#### [INSTRUCTION]
Please copy the data below, swapping "E.A. Po" for "E. A. Po" and leaving everything else unchanged.

· · · · ·

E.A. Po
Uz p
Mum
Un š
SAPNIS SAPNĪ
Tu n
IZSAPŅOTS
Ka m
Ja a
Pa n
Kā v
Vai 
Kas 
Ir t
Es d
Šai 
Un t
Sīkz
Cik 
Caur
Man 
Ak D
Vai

· · · · ·

#### [PROBLEM SOLUTION]
E. A. Po
Uz p
Mum
Un š
SAPNIS SAPNĪ
Tu n
IZSAPŅOTS
Ka m
Ja a
Pa n
Kā v
Vai 
Kas 
Ir t
Es d
Šai 
Un t
Sīkz
Cik 
Caur
Man 
Ak D
Vai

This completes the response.